When all the furniture was claimed, and my aunt moved to her new home in Florida, there were only a few things left: a haphazard collection of platters, crazed with age; and two sets of glasses — large and small sized versions of the same pattern — that I hadn’t seen since I was a very young child. We took the platters (since I love, and collect platters), and packed them up.

“What about the glasses—” Susan said, staring at me as I lifted one up to the light, smiling one of those automatic, Proustian smiles that happens naturally when you’re reminded of something you haven’t thought about in ages.

“Let’s just take the small ones,” I told her, rolling them up in cream-colored packing paper.

“But wouldn’t we get more use out of the bigger ones–?”

She was right, we would have, although big, heavy glasses with wide, tulip-ish bowls don’t generally work for me, or anything that I drink, for that matter.

But the little ones — the ones that Aunt Thelma put at every child’s place setting during every holiday dinner — were the ones I wanted, and the ones I liberated. These were the glasses that I remembered—the ones that were filled with a few teaspoons of wine during Passover, and the ones we mysteriously dipped our tiny fingers into when it came time to recall the 10 Plagues of Egypt, each drop of wine signifying God’s sorrow and the tears shed in mourning for that nation. We all tasted our first cream sherry in those small glasses, and as we got a little bit older, the young, white Bordeaux that my aunt insisted we all grow accustomed to having with family dinners. She believed, and still believes, that if you de-mystify wine for children at an early age, they grow up unencumbered by temptation; wine, instead, becomes a normal, sweet part of life rather than exceptional, and delicious though it may be, mundane.

Those glasses—all eight of them—now sit in my open kitchen cabinet, right next to a few stemless Riedels and a couple of stacks of Picardie tumblers, which I use for everything from wine to pots de creme. In the years that we’ve had them here, I haven’t used Aunt Thelma’s glasses once, but I can’t bring myself to wrap them up and put them away, or to relinquish them to the basement, or, at a deep discount, to some stranger’s hands during our annual yard sale. They’re a direct connection to that time when we were all younger and safer, and the biggest concern any of us had was that we shouldn’t accidentally dump that tiny glass of Manischewitz all over one of the more interactive Haggadah pages that demanded our less-than-nimble participation during the Passover Seder.

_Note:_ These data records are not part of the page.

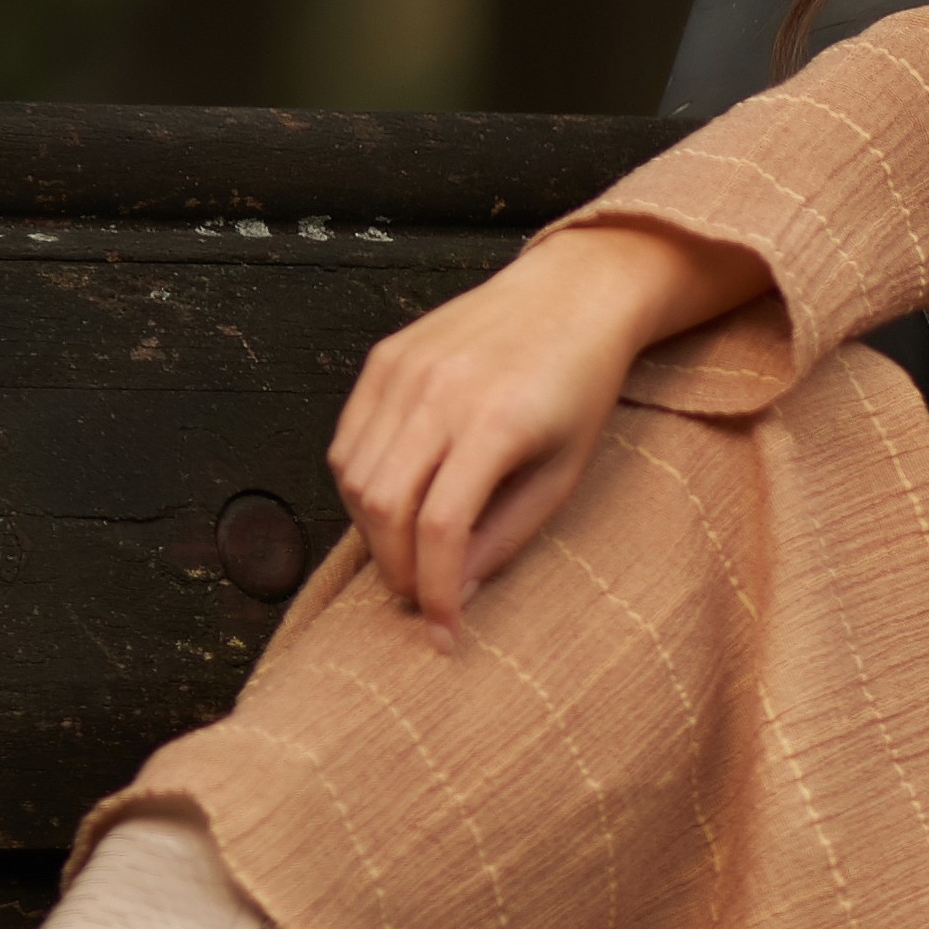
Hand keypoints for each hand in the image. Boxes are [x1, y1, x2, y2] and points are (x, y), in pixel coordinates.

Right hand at [327, 217, 762, 636]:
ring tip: (411, 552)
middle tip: (423, 596)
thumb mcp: (564, 472)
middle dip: (397, 568)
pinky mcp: (383, 358)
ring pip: (354, 477)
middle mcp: (439, 393)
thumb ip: (508, 535)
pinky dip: (360, 485)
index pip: (441, 529)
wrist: (571, 296)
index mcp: (495, 423)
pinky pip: (348, 440)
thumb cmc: (580, 388)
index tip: (443, 632)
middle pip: (384, 507)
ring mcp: (403, 371)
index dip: (436, 591)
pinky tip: (394, 502)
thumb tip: (456, 592)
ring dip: (373, 532)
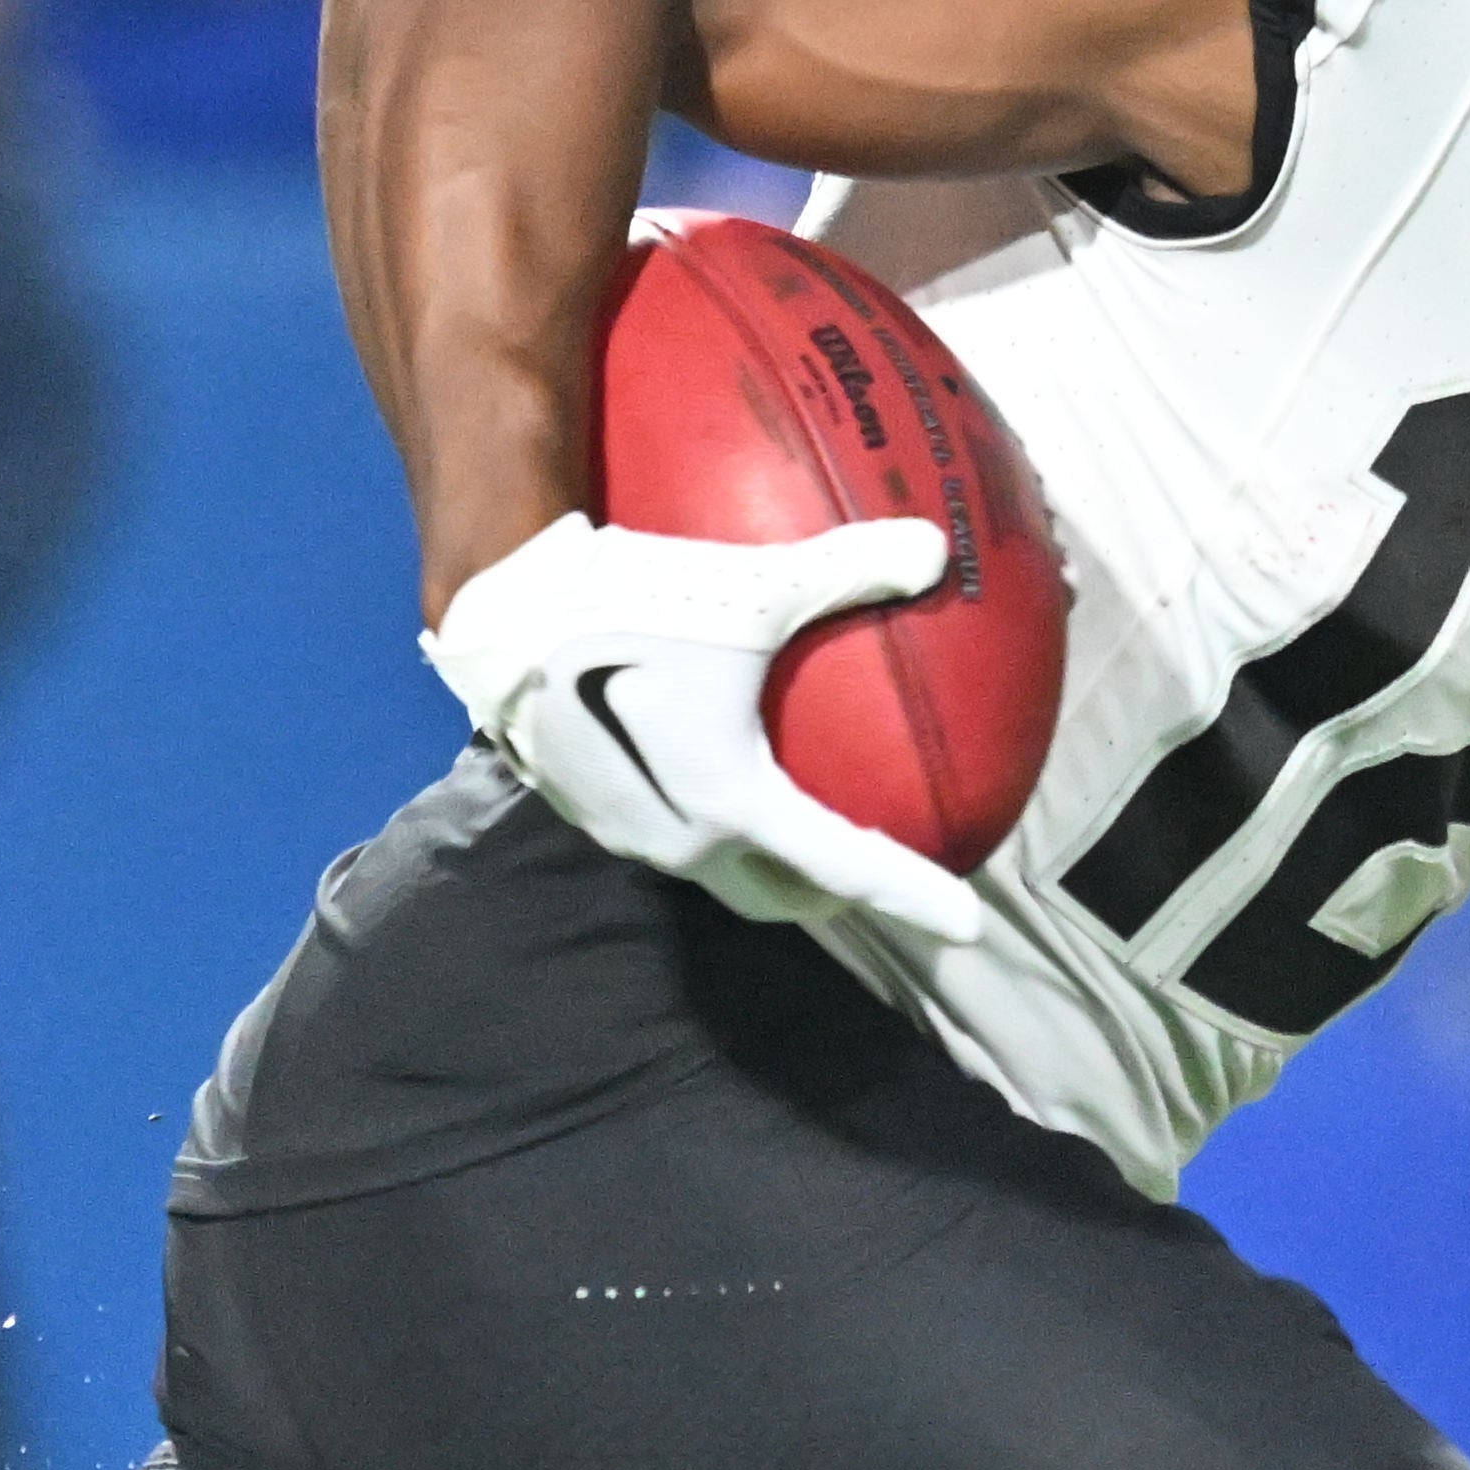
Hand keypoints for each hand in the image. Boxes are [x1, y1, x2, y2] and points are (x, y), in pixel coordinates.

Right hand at [427, 512, 989, 956]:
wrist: (501, 613)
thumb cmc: (625, 600)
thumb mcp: (750, 583)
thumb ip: (847, 568)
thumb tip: (936, 545)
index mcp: (731, 803)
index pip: (848, 867)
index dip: (914, 897)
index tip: (967, 924)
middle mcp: (682, 837)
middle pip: (780, 894)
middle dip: (835, 898)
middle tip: (881, 880)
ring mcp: (630, 831)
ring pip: (721, 871)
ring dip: (768, 866)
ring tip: (806, 837)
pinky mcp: (592, 808)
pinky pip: (675, 831)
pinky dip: (716, 824)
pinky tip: (718, 770)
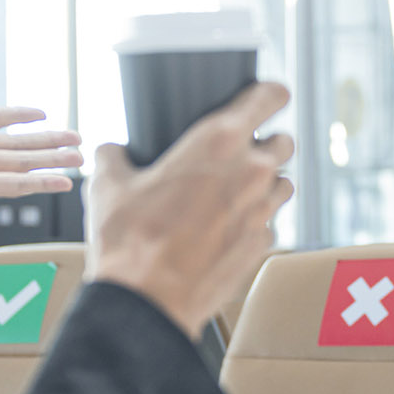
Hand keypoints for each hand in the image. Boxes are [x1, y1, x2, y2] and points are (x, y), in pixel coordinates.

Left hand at [0, 40, 83, 206]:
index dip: (18, 116)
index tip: (42, 112)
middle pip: (16, 145)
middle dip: (47, 142)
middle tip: (76, 139)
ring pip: (21, 164)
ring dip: (51, 161)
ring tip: (79, 157)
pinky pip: (11, 185)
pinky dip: (38, 184)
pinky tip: (61, 182)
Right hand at [86, 83, 294, 337]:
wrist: (146, 300)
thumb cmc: (129, 240)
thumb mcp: (108, 186)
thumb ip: (114, 156)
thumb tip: (112, 152)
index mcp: (218, 141)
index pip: (270, 96)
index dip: (270, 93)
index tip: (267, 96)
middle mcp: (251, 171)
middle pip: (285, 141)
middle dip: (268, 142)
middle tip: (243, 152)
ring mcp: (261, 211)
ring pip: (284, 183)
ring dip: (268, 182)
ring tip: (237, 192)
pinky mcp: (261, 246)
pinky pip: (269, 224)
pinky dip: (255, 222)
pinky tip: (228, 229)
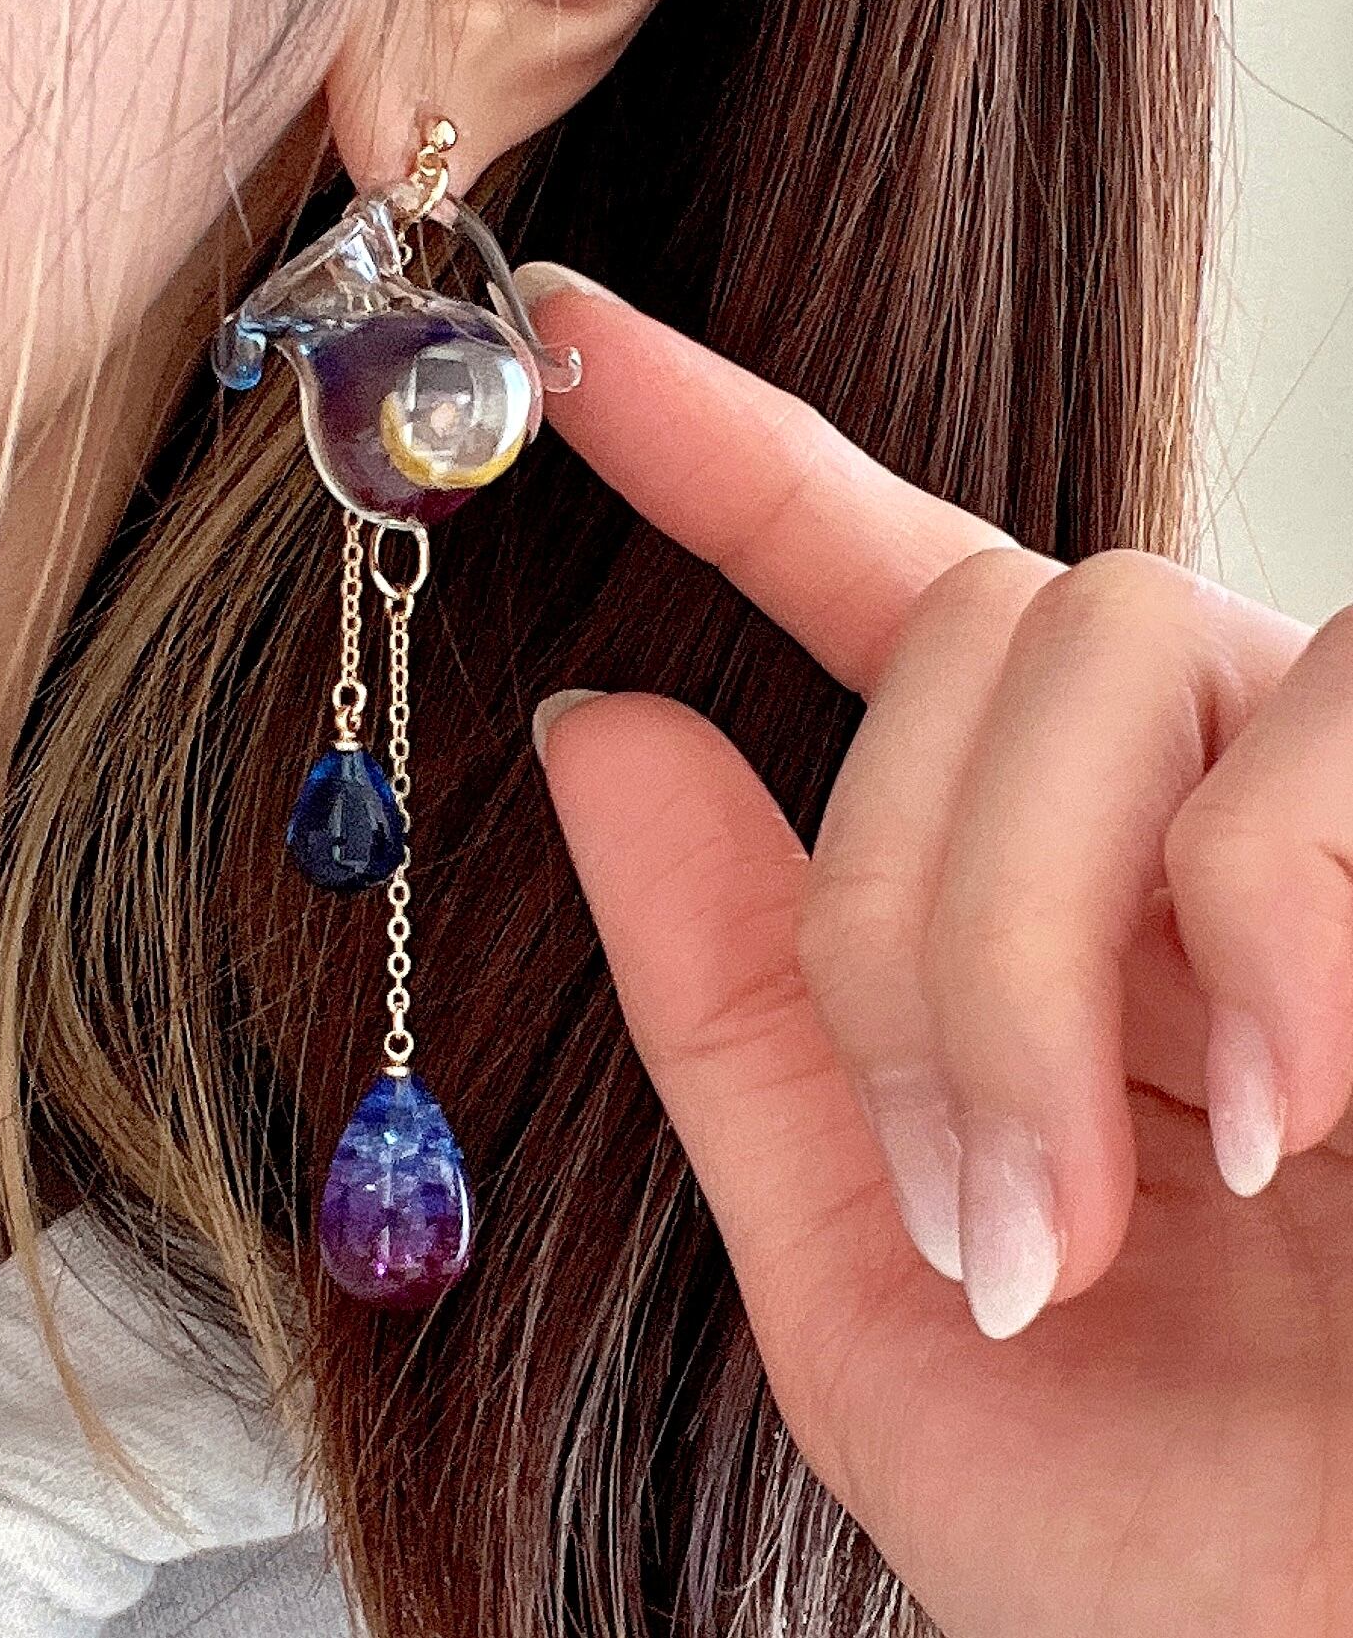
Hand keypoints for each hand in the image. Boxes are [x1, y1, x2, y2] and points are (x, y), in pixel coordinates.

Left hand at [518, 263, 1352, 1637]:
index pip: (874, 587)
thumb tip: (601, 732)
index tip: (572, 334)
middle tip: (968, 1204)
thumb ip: (738, 1010)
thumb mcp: (882, 1289)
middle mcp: (1212, 803)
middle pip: (962, 632)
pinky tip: (1298, 1112)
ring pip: (1092, 635)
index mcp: (1058, 890)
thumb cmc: (1184, 1547)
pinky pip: (1302, 736)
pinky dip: (1246, 923)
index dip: (724, 446)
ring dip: (1016, 947)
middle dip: (891, 913)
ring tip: (1079, 1222)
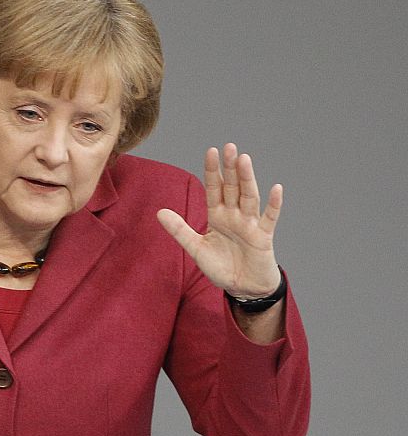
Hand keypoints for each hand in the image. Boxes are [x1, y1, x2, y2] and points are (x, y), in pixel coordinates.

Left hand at [157, 144, 281, 297]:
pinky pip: (269, 218)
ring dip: (247, 179)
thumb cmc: (221, 267)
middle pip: (232, 187)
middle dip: (230, 168)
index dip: (213, 171)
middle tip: (229, 146)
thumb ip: (179, 230)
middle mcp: (234, 215)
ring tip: (244, 159)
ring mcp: (250, 224)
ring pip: (249, 197)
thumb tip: (159, 212)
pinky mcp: (263, 237)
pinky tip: (276, 188)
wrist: (242, 289)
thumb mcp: (195, 249)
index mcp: (217, 216)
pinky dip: (273, 204)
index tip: (211, 151)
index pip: (214, 188)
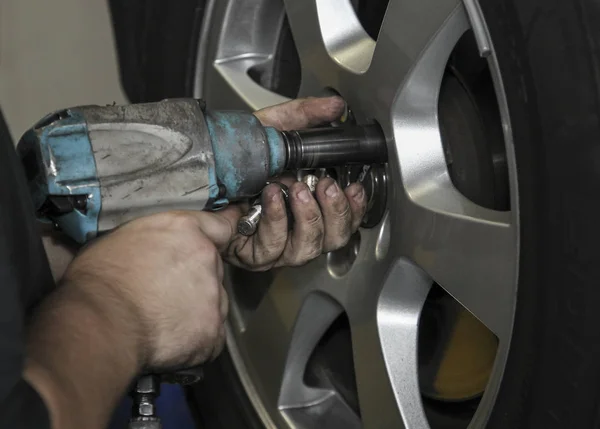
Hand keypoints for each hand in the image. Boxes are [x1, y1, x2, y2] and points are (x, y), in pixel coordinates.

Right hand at [60, 210, 232, 370]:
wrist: (98, 325)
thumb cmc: (98, 283)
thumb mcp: (122, 238)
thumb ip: (155, 239)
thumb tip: (155, 249)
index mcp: (184, 230)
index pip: (220, 225)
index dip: (220, 234)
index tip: (227, 235)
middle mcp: (206, 258)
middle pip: (213, 269)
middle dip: (197, 280)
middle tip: (165, 294)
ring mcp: (213, 296)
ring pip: (214, 303)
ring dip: (196, 311)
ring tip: (161, 321)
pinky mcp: (213, 331)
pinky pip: (210, 336)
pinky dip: (195, 341)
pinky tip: (169, 341)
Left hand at [217, 97, 367, 270]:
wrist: (197, 169)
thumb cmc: (232, 154)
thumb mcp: (272, 128)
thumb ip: (305, 117)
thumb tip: (335, 106)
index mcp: (304, 203)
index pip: (342, 218)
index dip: (353, 208)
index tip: (353, 187)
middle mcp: (293, 228)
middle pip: (332, 239)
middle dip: (335, 213)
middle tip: (325, 187)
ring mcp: (274, 245)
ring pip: (307, 250)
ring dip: (307, 218)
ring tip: (295, 190)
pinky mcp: (252, 254)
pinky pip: (273, 248)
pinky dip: (275, 220)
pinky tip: (270, 197)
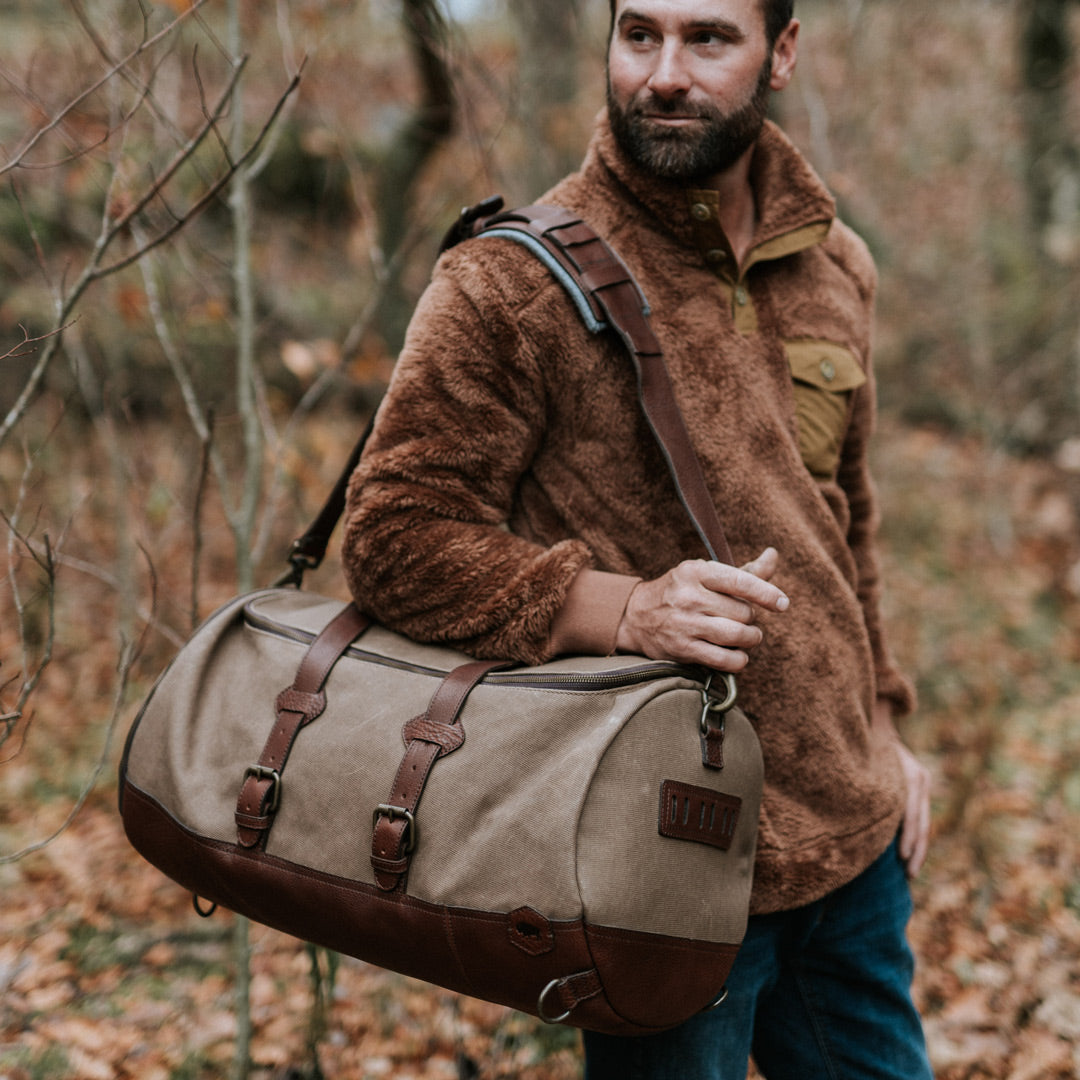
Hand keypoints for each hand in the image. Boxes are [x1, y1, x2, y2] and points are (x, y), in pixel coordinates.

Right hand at [614, 548, 787, 670]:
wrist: (635, 615)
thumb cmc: (682, 592)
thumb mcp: (706, 574)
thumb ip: (744, 570)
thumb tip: (774, 554)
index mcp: (696, 571)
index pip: (740, 581)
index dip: (766, 594)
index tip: (783, 604)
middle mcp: (689, 596)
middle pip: (743, 612)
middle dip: (751, 618)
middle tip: (743, 618)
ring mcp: (685, 624)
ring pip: (738, 636)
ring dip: (750, 639)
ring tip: (747, 636)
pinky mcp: (682, 649)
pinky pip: (724, 660)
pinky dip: (739, 660)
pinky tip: (738, 655)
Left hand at [873, 700, 930, 877]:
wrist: (875, 718)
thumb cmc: (861, 743)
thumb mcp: (862, 760)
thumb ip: (860, 785)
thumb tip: (845, 813)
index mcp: (907, 773)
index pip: (910, 812)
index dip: (906, 836)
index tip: (902, 858)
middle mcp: (918, 777)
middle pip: (920, 820)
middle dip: (915, 848)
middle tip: (909, 873)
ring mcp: (921, 780)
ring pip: (924, 821)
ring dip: (918, 847)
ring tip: (911, 871)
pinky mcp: (919, 783)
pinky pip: (920, 815)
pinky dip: (917, 836)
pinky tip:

But the other night, after I’d stopped working for the day and before Susan came home, I finally took one down, gave it a quick rinse and dry, and poured myself a finger of sweet sherry—a wine that I keep out of habit as opposed to love. It had been a crazy, tense day filled with high emotion and insane deadlines, and all I wanted to do was slow down and celebrate it being five o’clock. I could have used any glass, but with my cousin Mishka’s baby on the way and Passover being right around the corner, it seemed a natural choice.